Une très belle découverte.
"Une Ombre Régit Les Ombres"
Note : 18/20
Quel plaisir de vous présenter une fois de plus une production signée d’un label que j’apprécie tout particulièrement : Finisterian Dead End. Depuis les débuts du label, j’ai le privilège d’en avoir chroniqué toutes les sorties. Eh bien aujourd’hui je ne vais pas déroger à cette règle puisque j’ai la lourde tâche de vous parler de "Une Ombre Régit Les Ombres", le premier album des Versaillais d’Abduction.
Si vous ne connaissez pas Abduction, laissez-moi vous les présenter. Abduction est formé de Guillaume Fleury à la guitare, François Blanc au chant, Morgan Velly à la batterie et enfin de Mathieu Taverne à la basse. Le quatuor versaillais nous distille un black metal automnal alliant à la fois mélancolie et violence et a fait le choix d’exprimer son art noir, obscur et profond en français.
Pour le fan de la scène française que je suis, recevoir une telle œuvre est un plaisir certes mais c’est aussi l’occasion encore une fois de constater que chez nous on a de sacrées formations. Je suis également très content de constater que Finisterian Dead End s’ouvre au metal noir de la plus belle des manières.
"Une Ombre Régit Les Ombres" compte 6 titres pour près de 55 minutes (soit environ une moyenne de 9 minutes par titre… !). Il n’y a pas à tergiverser, on a bien entre nos et délicates petites mains un album de black metal dans la veine des Celestia, Mortifera ou encore Xasthur.

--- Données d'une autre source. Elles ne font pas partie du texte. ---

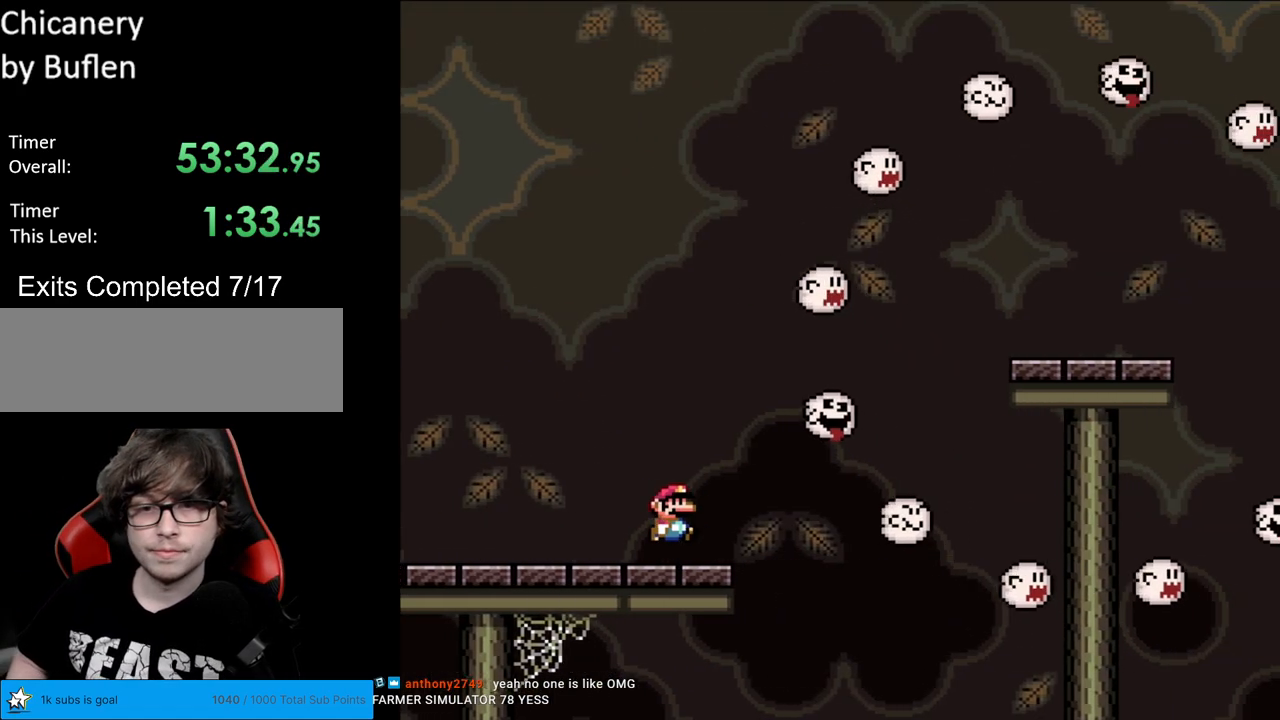
{"buttons": ["B", "Y", "DPAD_RIGHT"], "events": []}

"Une Ombre Régit Les Ombres", comme dit un peu plus haut, bénéficie de textes chantés en français, je vois déjà d’ici les puristes s’arracher les cheveux mais je puis vous assurer que notre langue se marie à merveille au metal noir. A ce sujet, puisque l’on est dans la "francisation", savez-vous ce qu’est une abduction ? Eh bien sous ce mot se cache, à l’image de la musique, du monde et de l’univers du groupe, plusieurs significations. En effet, l’abduction ça peut-être : en épistémologie, un procédé consistant à introduire une règle à titre d’hypothèse afin de considérer un résultat comme un cas particulier tombant sous cette règle, en anatomie fonctionnelle : l’abduction consiste à porter le membre vers l’extérieur, c’est-à-dire à l’éloigner de l’axe du corps dans un plan frontal, ensuite en psychologie cognitive : l’abduction est une forme de raisonnement intuitif qui consiste à supprimer les solutions improbables et enfin en ufologie : une abduction est l'enlèvement par des extraterrestres d'un être vivant dans un o.v.n.i… A vous de choisir, chers amis, vous qui allez soutenir le groupe et le label et donc écouter et réécouter "Une Ombre Régit Les Ombres". Vous pouvez aussi visionner ici le magnifique clip vidéo réalisé par Nicolas Butin pour le titre "Naphtalgia", et vous faire votre propre idée…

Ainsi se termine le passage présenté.